• MATERIALS PROVIDED:
----

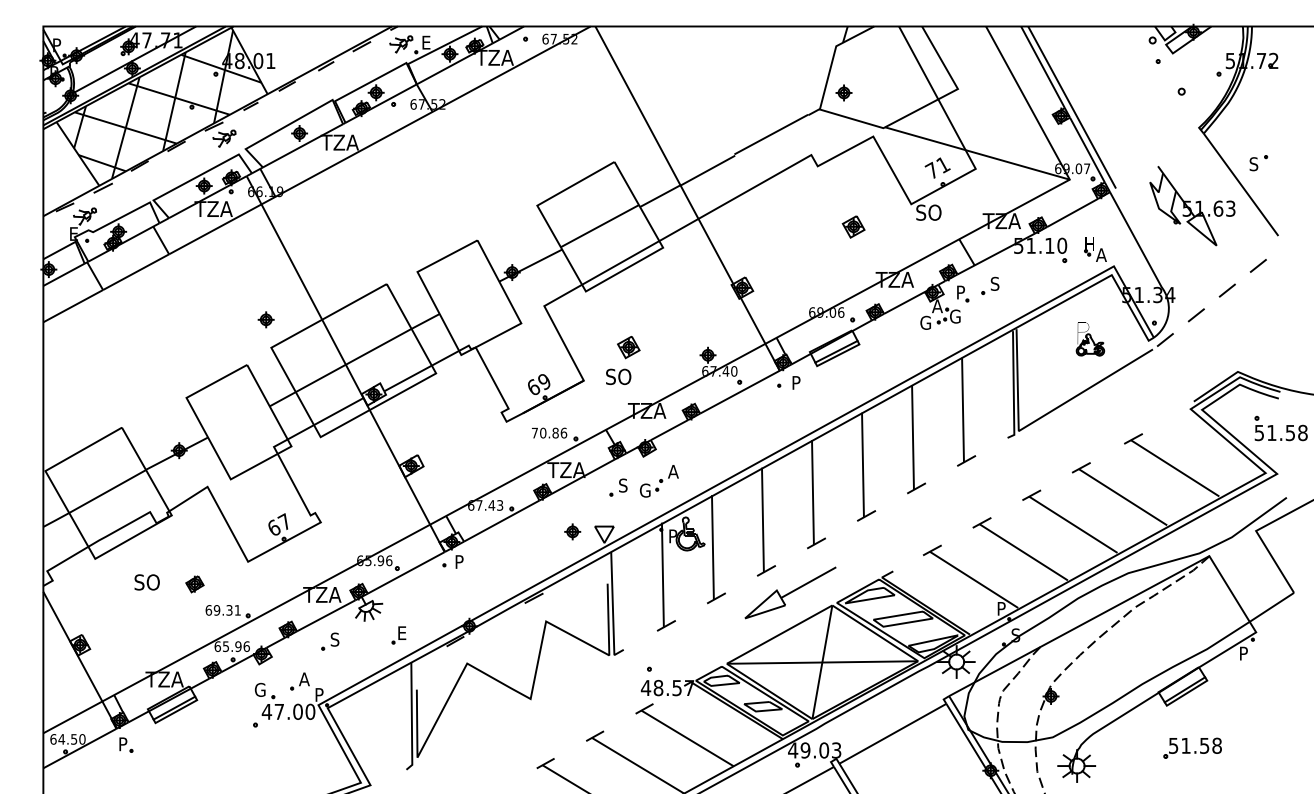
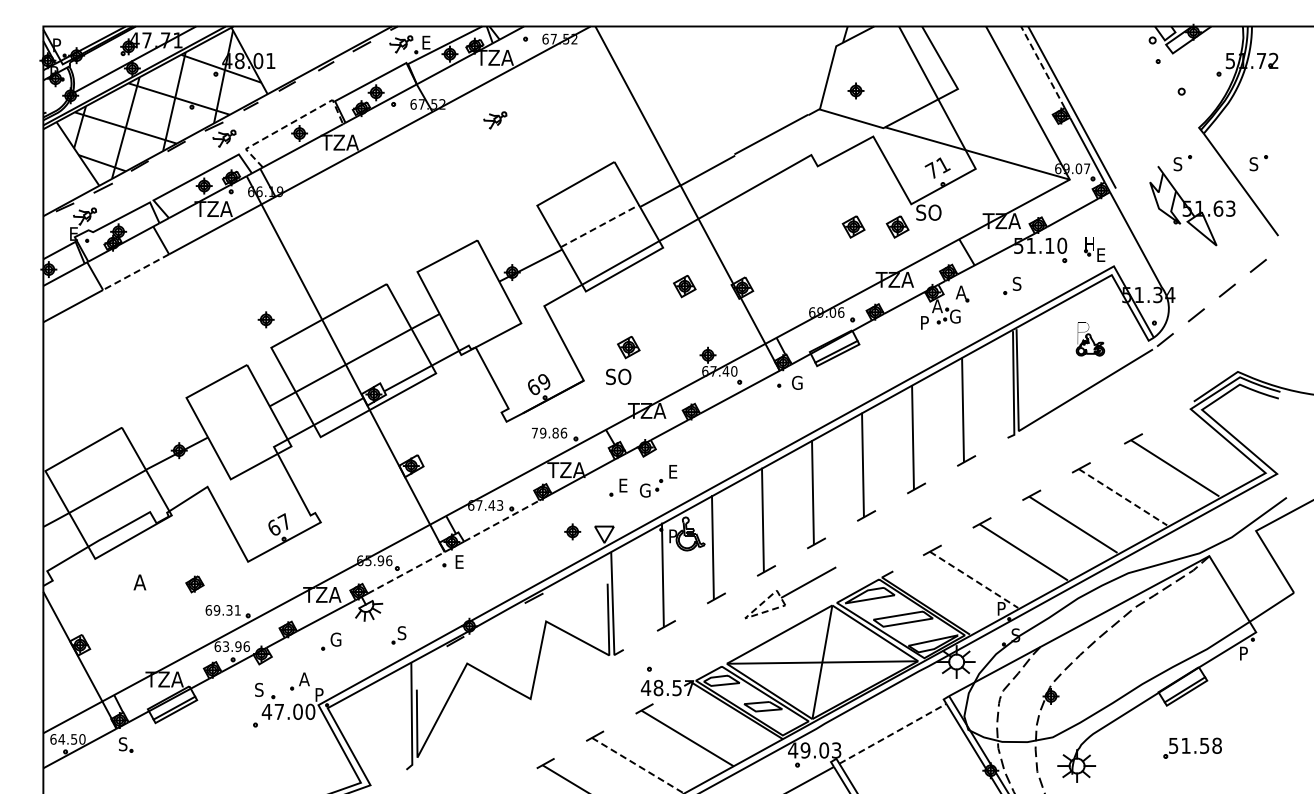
line at (1042, 66): solid -> dashed
part at (843, 92) position: (843, 92) -> (855, 90)
part at (495, 120): none -> present
line at (290, 124): solid -> dashed
part at (1182, 163): none -> present
line at (600, 226): solid -> dashed
part at (897, 226): none -> present
text at (1101, 254): A -> E
line at (136, 272): solid -> dashed
part at (990, 285) position: (990, 285) -> (1012, 285)
part at (684, 286): none -> present
text at (960, 292): P -> A
text at (925, 322): G -> P
text at (797, 382): P -> G
part at (1280, 428): present -> none
text at (543, 433): 70.86 -> 79.86
text at (673, 471): A -> E
text at (623, 485): S -> E
line at (1123, 497): solid -> dashed
line at (501, 521): solid -> dashed
text at (460, 561): P -> E
line at (406, 572): solid -> dashed
line at (974, 580): solid -> dashed
text at (146, 582): SO -> A
line at (751, 612): solid -> dashed
text at (401, 633): E -> S
text at (335, 639): S -> G
text at (225, 645): 65.96 -> 63.96
text at (259, 689): G -> S
line at (893, 733): solid -> dashed
text at (123, 744): P -> S
line at (638, 765): solid -> dashed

----

• WHAT TO WORK ON: Copy every line of the entries above character for character, leaving out the pictures.

• COMPLETED TASK:
line at (1042, 66): solid -> dashed
part at (843, 92) position: (843, 92) -> (855, 90)
part at (495, 120): none -> present
line at (290, 124): solid -> dashed
part at (1182, 163): none -> present
line at (600, 226): solid -> dashed
part at (897, 226): none -> present
text at (1101, 254): A -> E
line at (136, 272): solid -> dashed
part at (990, 285) position: (990, 285) -> (1012, 285)
part at (684, 286): none -> present
text at (960, 292): P -> A
text at (925, 322): G -> P
text at (797, 382): P -> G
part at (1280, 428): present -> none
text at (543, 433): 70.86 -> 79.86
text at (673, 471): A -> E
text at (623, 485): S -> E
line at (1123, 497): solid -> dashed
line at (501, 521): solid -> dashed
text at (460, 561): P -> E
line at (406, 572): solid -> dashed
line at (974, 580): solid -> dashed
text at (146, 582): SO -> A
line at (751, 612): solid -> dashed
text at (401, 633): E -> S
text at (335, 639): S -> G
text at (225, 645): 65.96 -> 63.96
text at (259, 689): G -> S
line at (893, 733): solid -> dashed
text at (123, 744): P -> S
line at (638, 765): solid -> dashed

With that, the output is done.